What to work on » Nothing in the listing should be altered when it is copied, and no picture goes into the copy.

Material for this exercise »

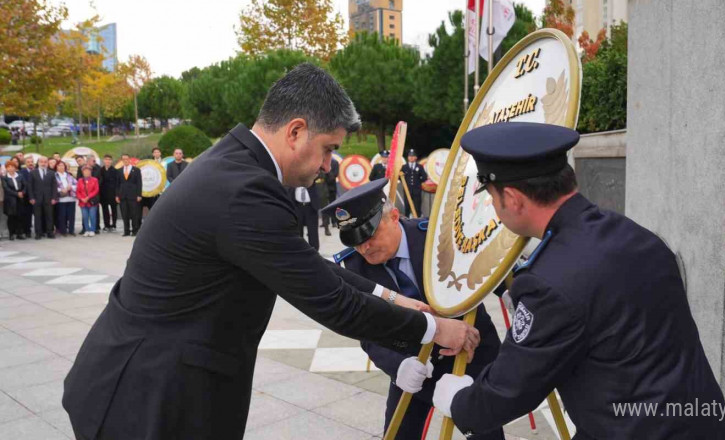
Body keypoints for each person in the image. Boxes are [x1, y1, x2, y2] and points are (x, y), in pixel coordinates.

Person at [62, 63, 480, 440]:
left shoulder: (236, 165)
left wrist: (394, 298)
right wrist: (436, 330)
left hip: (146, 379)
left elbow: (304, 263)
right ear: (296, 131)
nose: (327, 166)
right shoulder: (244, 190)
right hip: (149, 397)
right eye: (329, 149)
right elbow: (331, 303)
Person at [431, 122, 725, 439]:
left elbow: (509, 390)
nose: (494, 208)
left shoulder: (548, 283)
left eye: (492, 197)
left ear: (513, 197)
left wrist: (459, 401)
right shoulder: (637, 235)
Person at [326, 178, 504, 440]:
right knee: (399, 434)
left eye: (370, 234)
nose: (364, 247)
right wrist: (398, 365)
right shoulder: (353, 266)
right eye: (354, 240)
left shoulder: (436, 236)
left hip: (468, 350)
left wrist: (512, 289)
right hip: (413, 362)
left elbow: (483, 260)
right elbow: (365, 328)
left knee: (484, 433)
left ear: (394, 216)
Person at [28, 156, 58, 240]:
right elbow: (30, 186)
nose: (43, 163)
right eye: (41, 162)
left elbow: (54, 186)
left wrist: (54, 198)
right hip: (37, 199)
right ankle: (38, 233)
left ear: (47, 163)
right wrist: (31, 198)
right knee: (37, 217)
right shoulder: (33, 172)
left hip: (48, 199)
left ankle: (50, 232)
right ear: (38, 163)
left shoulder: (51, 173)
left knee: (49, 216)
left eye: (45, 162)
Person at [289, 182, 322, 250]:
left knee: (313, 232)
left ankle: (314, 251)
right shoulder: (294, 179)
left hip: (310, 207)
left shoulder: (310, 178)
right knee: (298, 231)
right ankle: (299, 250)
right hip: (297, 206)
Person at [116, 153, 142, 236]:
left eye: (127, 159)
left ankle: (135, 231)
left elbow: (139, 183)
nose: (125, 160)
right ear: (122, 160)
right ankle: (126, 231)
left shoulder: (136, 170)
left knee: (134, 214)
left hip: (133, 195)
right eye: (123, 159)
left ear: (129, 159)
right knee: (124, 214)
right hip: (123, 196)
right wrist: (117, 195)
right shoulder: (119, 171)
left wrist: (139, 195)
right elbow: (117, 184)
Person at [2, 161, 27, 240]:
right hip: (10, 200)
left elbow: (25, 185)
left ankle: (20, 233)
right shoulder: (5, 178)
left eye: (12, 166)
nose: (11, 168)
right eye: (9, 167)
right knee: (11, 217)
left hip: (20, 199)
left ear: (15, 167)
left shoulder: (20, 176)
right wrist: (17, 194)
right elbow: (6, 189)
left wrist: (23, 192)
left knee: (20, 217)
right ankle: (11, 234)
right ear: (6, 168)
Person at [400, 149, 427, 217]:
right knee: (407, 206)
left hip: (417, 190)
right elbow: (399, 177)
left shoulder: (419, 167)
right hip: (407, 190)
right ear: (408, 157)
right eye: (410, 156)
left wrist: (418, 182)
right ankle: (407, 220)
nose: (411, 157)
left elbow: (424, 177)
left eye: (413, 156)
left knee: (417, 206)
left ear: (416, 157)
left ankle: (417, 220)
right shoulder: (404, 167)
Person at [54, 161, 77, 237]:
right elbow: (53, 187)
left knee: (71, 216)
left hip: (71, 198)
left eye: (63, 165)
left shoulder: (69, 175)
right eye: (59, 165)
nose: (61, 167)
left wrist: (71, 187)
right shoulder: (54, 176)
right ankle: (63, 231)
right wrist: (61, 190)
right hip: (61, 199)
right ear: (56, 167)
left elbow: (76, 184)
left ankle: (71, 230)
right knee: (62, 216)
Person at [76, 165, 100, 237]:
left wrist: (88, 197)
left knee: (92, 216)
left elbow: (96, 190)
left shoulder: (95, 180)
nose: (87, 172)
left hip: (91, 201)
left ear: (90, 172)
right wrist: (82, 198)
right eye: (85, 171)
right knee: (85, 216)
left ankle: (92, 230)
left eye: (88, 171)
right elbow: (78, 191)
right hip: (83, 202)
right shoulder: (80, 180)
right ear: (82, 172)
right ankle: (87, 230)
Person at [99, 154, 119, 232]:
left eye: (109, 159)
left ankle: (113, 225)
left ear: (111, 161)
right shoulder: (100, 170)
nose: (107, 161)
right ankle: (106, 225)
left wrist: (117, 194)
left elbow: (117, 183)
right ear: (104, 160)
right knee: (105, 210)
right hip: (103, 194)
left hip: (113, 194)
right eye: (106, 159)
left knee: (114, 210)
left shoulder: (115, 171)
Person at [140, 148, 162, 215]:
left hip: (163, 187)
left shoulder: (165, 162)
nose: (156, 153)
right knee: (153, 206)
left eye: (158, 152)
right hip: (153, 187)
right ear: (153, 154)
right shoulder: (150, 163)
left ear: (160, 153)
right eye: (155, 152)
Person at [20, 156, 34, 238]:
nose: (30, 163)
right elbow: (25, 184)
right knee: (27, 215)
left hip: (37, 196)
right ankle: (27, 231)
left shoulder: (36, 171)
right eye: (28, 162)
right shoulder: (22, 172)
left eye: (31, 161)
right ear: (25, 163)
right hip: (27, 197)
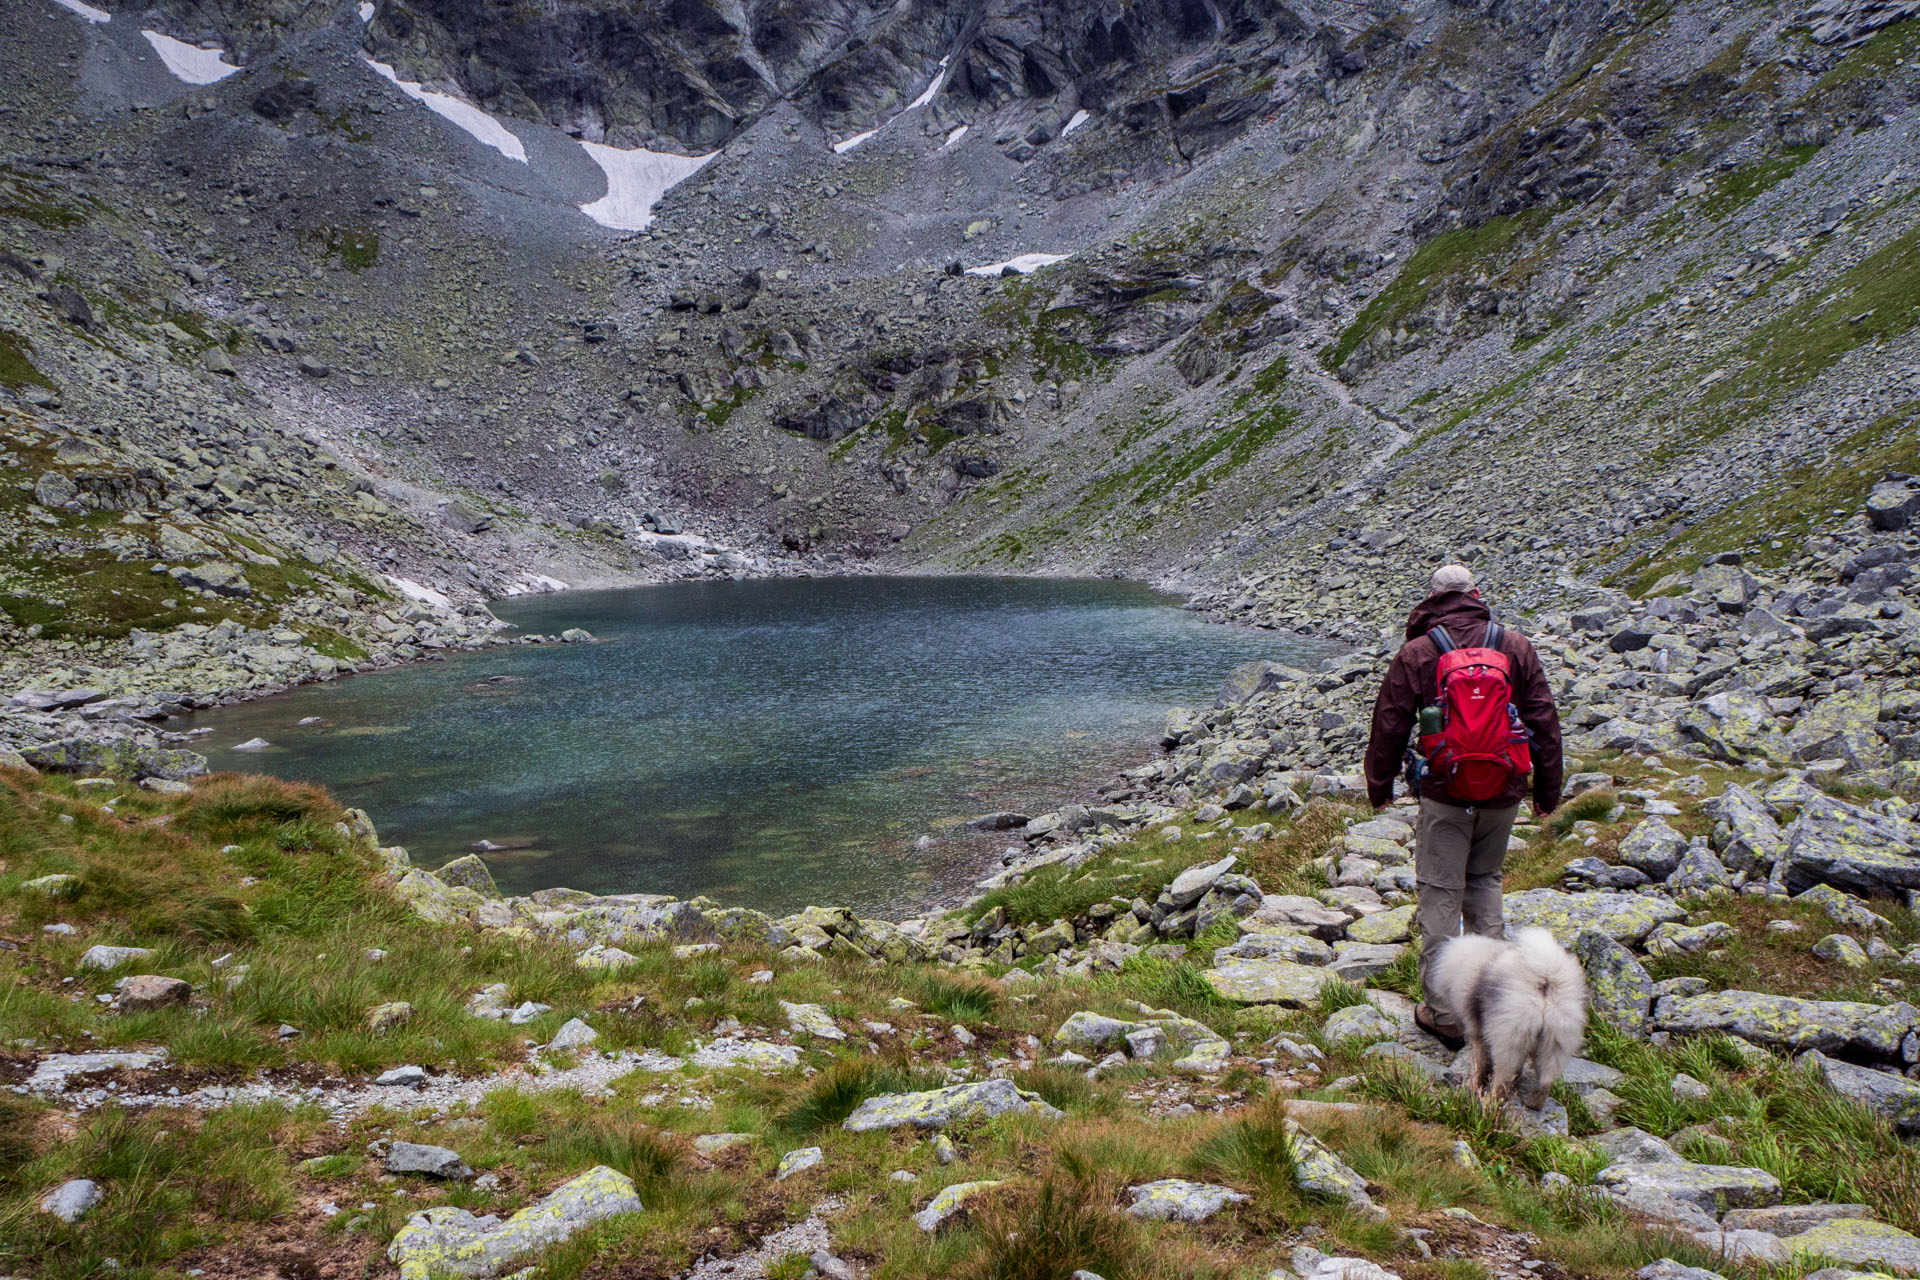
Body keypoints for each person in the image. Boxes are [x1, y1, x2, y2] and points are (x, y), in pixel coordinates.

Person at [1363, 564, 1563, 1050]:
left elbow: (1389, 722)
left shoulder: (1418, 651)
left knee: (1440, 892)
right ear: (1476, 594)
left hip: (1444, 792)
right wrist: (1547, 791)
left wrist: (1380, 784)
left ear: (1433, 598)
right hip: (1503, 790)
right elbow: (1543, 719)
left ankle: (1445, 1015)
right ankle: (1493, 1005)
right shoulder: (1514, 646)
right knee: (1485, 884)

Result »
Body keypoints for each person in the image. Boxes are [x1, y1, x2, y2] and points are (x, y), in pixel coordinates.

Person at [62, 63, 480, 440]:
left shoulder: (236, 165)
left wrist: (394, 298)
right wrist: (436, 330)
left hip: (146, 379)
left elbow: (304, 263)
right ear: (296, 131)
nose: (327, 166)
right shoulder: (244, 190)
right hip: (149, 397)
right eye: (329, 149)
right elbow: (331, 303)
Person at [431, 122, 725, 439]:
left elbow: (509, 390)
nose: (494, 208)
left shoulder: (548, 283)
left eye: (492, 197)
left ear: (513, 197)
left wrist: (459, 401)
right shoulder: (637, 235)
Person at [326, 178, 504, 440]:
right knee: (399, 434)
left eye: (370, 234)
nose: (364, 247)
right wrist: (398, 365)
right shoulder: (353, 266)
right eye: (354, 240)
left shoulder: (436, 236)
left hip: (468, 350)
left wrist: (512, 289)
right hip: (413, 362)
left elbow: (483, 260)
right elbow: (365, 328)
left knee: (484, 433)
left ear: (394, 216)
Person at [28, 156, 58, 240]:
right elbow: (30, 186)
nose: (43, 163)
right eye: (41, 162)
left elbow: (54, 186)
left wrist: (54, 198)
right hip: (37, 199)
right ankle: (38, 233)
left ear: (47, 163)
right wrist: (31, 198)
right knee: (37, 217)
right shoulder: (33, 172)
left hip: (48, 199)
left ankle: (50, 232)
right ear: (38, 163)
left shoulder: (51, 173)
left knee: (49, 216)
left eye: (45, 162)
Person at [289, 182, 322, 250]:
left knee: (313, 232)
left ankle: (314, 251)
right shoulder: (294, 179)
left hip: (310, 207)
left shoulder: (310, 178)
right knee: (298, 231)
right ankle: (299, 250)
right hip: (297, 206)
Person at [116, 153, 142, 236]:
left eye: (127, 159)
left ankle: (135, 231)
left elbow: (139, 183)
nose: (125, 160)
right ear: (122, 160)
right ankle: (126, 231)
left shoulder: (136, 170)
left knee: (134, 214)
left hip: (133, 195)
right eye: (123, 159)
left ear: (129, 159)
right knee: (124, 214)
right hip: (123, 196)
right wrist: (117, 195)
right shoulder: (119, 171)
left wrist: (139, 195)
right elbow: (117, 184)
Person at [2, 161, 27, 240]:
right hip: (10, 200)
left elbow: (25, 185)
left ankle: (20, 233)
right shoulder: (5, 178)
left eye: (12, 166)
nose: (11, 168)
right eye: (9, 167)
right knee: (11, 217)
left hip: (20, 199)
left ear: (15, 167)
left shoulder: (20, 176)
right wrist: (17, 194)
right elbow: (6, 189)
left wrist: (23, 192)
left knee: (20, 217)
right ankle: (11, 234)
right ear: (6, 168)
Person at [400, 149, 427, 217]:
right knee: (407, 206)
left hip: (417, 190)
right elbow: (399, 177)
left shoulder: (419, 167)
right hip: (407, 190)
right ear: (408, 157)
right eye: (410, 156)
left wrist: (418, 182)
right ankle: (407, 220)
nose: (411, 157)
left elbow: (424, 177)
left eye: (413, 156)
left knee: (417, 206)
left ear: (416, 157)
left ankle: (417, 220)
right shoulder: (404, 167)
Person at [54, 161, 77, 237]:
right elbow: (53, 187)
left knee: (71, 216)
left hip: (71, 198)
left eye: (63, 165)
left shoulder: (69, 175)
right eye: (59, 165)
nose: (61, 167)
left wrist: (71, 187)
right shoulder: (54, 176)
right ankle: (63, 231)
right wrist: (61, 190)
right hip: (61, 199)
right ear: (56, 167)
left elbow: (76, 184)
left ankle: (71, 230)
right knee: (62, 216)
Person at [76, 165, 100, 237]:
left wrist: (88, 197)
left knee: (92, 216)
left elbow: (96, 190)
left shoulder: (95, 180)
nose: (87, 172)
left hip: (91, 201)
left ear: (90, 172)
right wrist: (82, 198)
right eye: (85, 171)
right knee: (85, 216)
left ankle: (92, 230)
left eye: (88, 171)
right elbow: (78, 191)
right hip: (83, 202)
right shoulder: (80, 180)
right ear: (82, 172)
right ankle: (87, 230)
Person at [99, 154, 119, 232]:
left eye: (109, 159)
left ankle: (113, 225)
left ear: (111, 161)
right shoulder: (100, 170)
nose: (107, 161)
right ankle: (106, 225)
left wrist: (117, 194)
left elbow: (117, 183)
right ear: (104, 160)
right knee: (105, 210)
right hip: (103, 194)
left hip: (113, 194)
right eye: (106, 159)
left knee: (114, 210)
left shoulder: (115, 171)
Person at [140, 148, 162, 215]:
left hip: (163, 187)
left shoulder: (165, 162)
nose: (156, 153)
right knee: (153, 206)
left eye: (158, 152)
right hip: (153, 187)
right ear: (153, 154)
right shoulder: (150, 163)
left ear: (160, 153)
right eye: (155, 152)
Person at [20, 156, 34, 238]:
nose: (30, 163)
right elbow: (25, 184)
right knee: (27, 215)
left hip: (37, 196)
right ankle: (27, 231)
left shoulder: (36, 171)
right eye: (28, 162)
right shoulder: (22, 172)
left eye: (31, 161)
right ear: (25, 163)
right hip: (27, 197)
Body keypoints for each person in the image. Boxes are [x1, y1, x2, y2] and points are (x, y), in pixel coordinates.

Person at [1363, 564, 1563, 1050]:
left elbow: (1389, 722)
left shoulder: (1418, 651)
left knee: (1440, 892)
right ear: (1476, 594)
left hip: (1444, 792)
right wrist: (1547, 791)
left wrist: (1380, 784)
left ear: (1433, 598)
right hip: (1503, 790)
right elbow: (1543, 719)
left ankle: (1445, 1015)
right ankle: (1493, 1005)
right shoulder: (1514, 646)
right knee: (1485, 884)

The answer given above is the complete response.